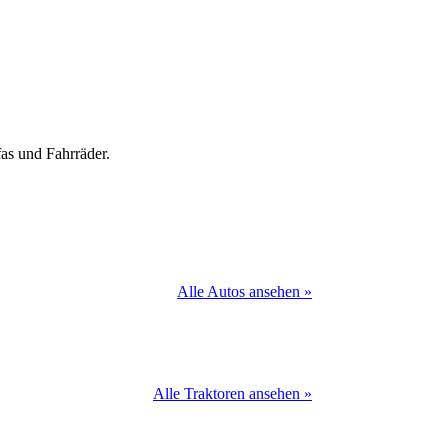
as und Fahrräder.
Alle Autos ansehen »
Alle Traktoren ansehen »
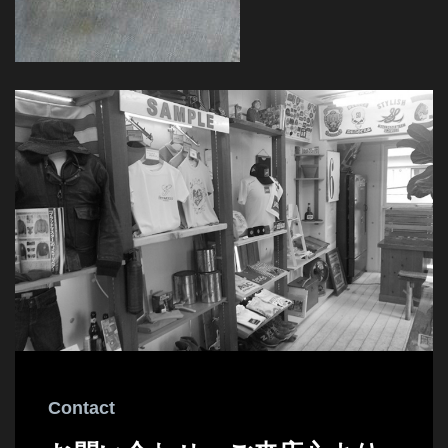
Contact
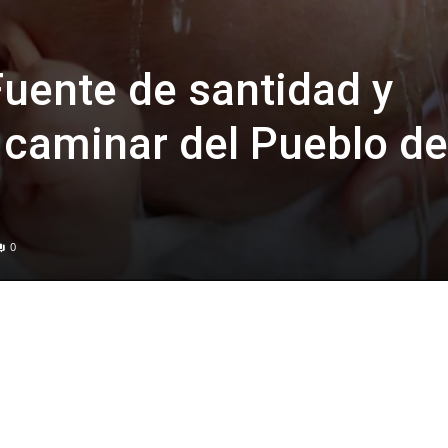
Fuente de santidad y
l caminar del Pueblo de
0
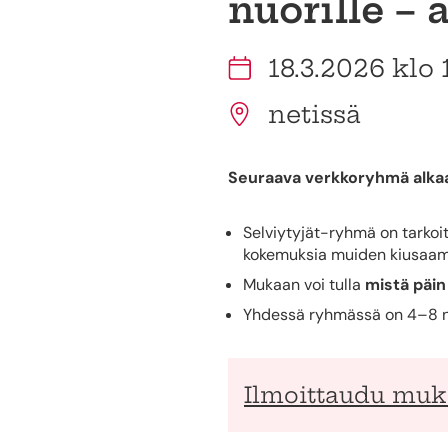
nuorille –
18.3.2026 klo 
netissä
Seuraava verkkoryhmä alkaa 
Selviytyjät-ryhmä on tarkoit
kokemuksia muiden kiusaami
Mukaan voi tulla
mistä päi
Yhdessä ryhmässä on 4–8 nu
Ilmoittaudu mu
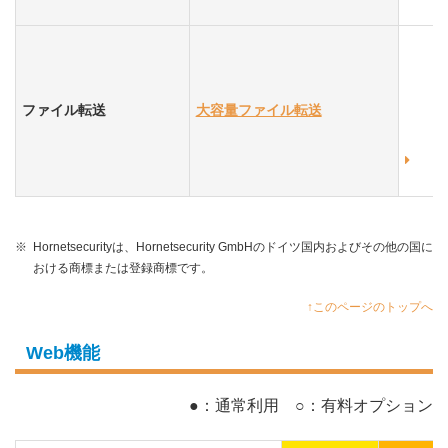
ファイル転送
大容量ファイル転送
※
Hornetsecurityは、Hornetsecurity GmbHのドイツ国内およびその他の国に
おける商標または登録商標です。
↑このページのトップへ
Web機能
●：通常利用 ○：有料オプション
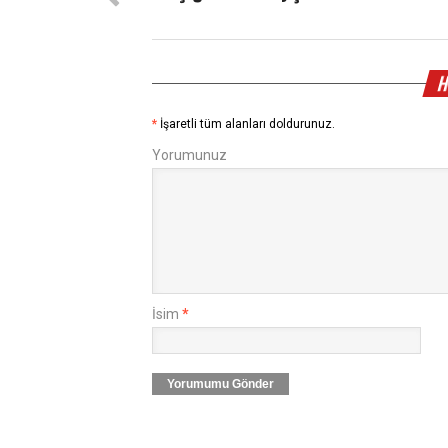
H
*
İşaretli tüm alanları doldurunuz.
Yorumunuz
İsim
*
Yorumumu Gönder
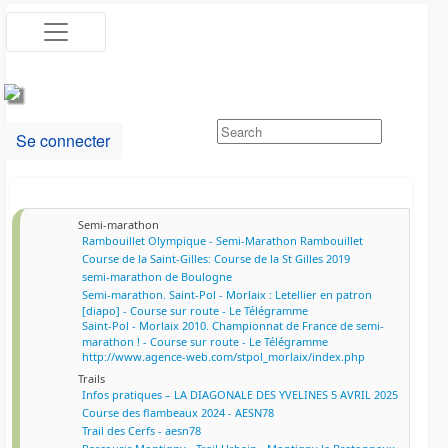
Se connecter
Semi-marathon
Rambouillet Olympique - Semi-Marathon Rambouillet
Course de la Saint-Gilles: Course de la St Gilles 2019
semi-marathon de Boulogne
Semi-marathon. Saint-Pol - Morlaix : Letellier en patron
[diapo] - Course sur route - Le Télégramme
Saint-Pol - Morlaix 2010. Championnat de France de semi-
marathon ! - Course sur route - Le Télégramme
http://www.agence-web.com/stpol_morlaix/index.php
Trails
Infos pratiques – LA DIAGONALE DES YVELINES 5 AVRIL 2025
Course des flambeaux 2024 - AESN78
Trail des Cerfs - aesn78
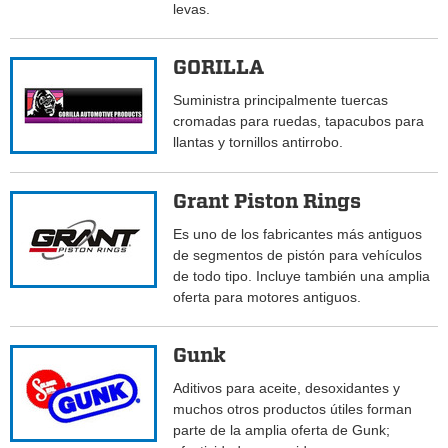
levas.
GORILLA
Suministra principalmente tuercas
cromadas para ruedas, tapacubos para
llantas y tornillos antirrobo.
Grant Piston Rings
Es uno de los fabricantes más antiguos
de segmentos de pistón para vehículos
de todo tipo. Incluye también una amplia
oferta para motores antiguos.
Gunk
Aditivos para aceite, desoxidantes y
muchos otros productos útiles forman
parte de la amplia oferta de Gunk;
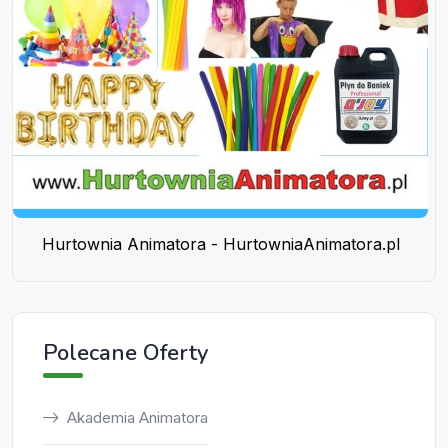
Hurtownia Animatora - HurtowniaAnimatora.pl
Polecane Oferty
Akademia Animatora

************

• [Task to carry out]
Nothing but the lines from the top of the data above through the line containing "muchos otros productos útiles forman" should be output, exactly as written and without the pictures.

• [Result for this exercise]
as und Fahrräder.
Alle Autos ansehen »
Alle Traktoren ansehen »
Contact
Fuente de santidad y
l caminar del Pueblo de
0
nuorille –
18.3.2026 klo 
netissä
Seuraava verkkoryhmä alkaa 
Selviytyjät-ryhmä on tarkoit
kokemuksia muiden kiusaami
Mukaan voi tulla
mistä päi
Yhdessä ryhmässä on 4–8 nu
Ilmoittaudu mu
ファイル転送
大容量ファイル転送
※
Hornetsecurityは、Hornetsecurity GmbHのドイツ国内およびその他の国に
おける商標または登録商標です。
↑このページのトップへ
Web機能
●：通常利用 ○：有料オプション
H
*
İşaretli tüm alanları doldurunuz.
Yorumunuz
İsim
*
Yorumumu Gönder
Se connecter
Semi-marathon
Rambouillet Olympique - Semi-Marathon Rambouillet
Course de la Saint-Gilles: Course de la St Gilles 2019
semi-marathon de Boulogne
Semi-marathon. Saint-Pol - Morlaix : Letellier en patron
[diapo] - Course sur route - Le Télégramme
Saint-Pol - Morlaix 2010. Championnat de France de semi-
marathon ! - Course sur route - Le Télégramme
http://www.agence-web.com/stpol_morlaix/index.php
Trails
Infos pratiques – LA DIAGONALE DES YVELINES 5 AVRIL 2025
Course des flambeaux 2024 - AESN78
Trail des Cerfs - aesn78
levas.
GORILLA
Suministra principalmente tuercas
cromadas para ruedas, tapacubos para
llantas y tornillos antirrobo.
Grant Piston Rings
Es uno de los fabricantes más antiguos
de segmentos de pistón para vehículos
de todo tipo. Incluye también una amplia
oferta para motores antiguos.
Gunk
Aditivos para aceite, desoxidantes y
muchos otros productos útiles forman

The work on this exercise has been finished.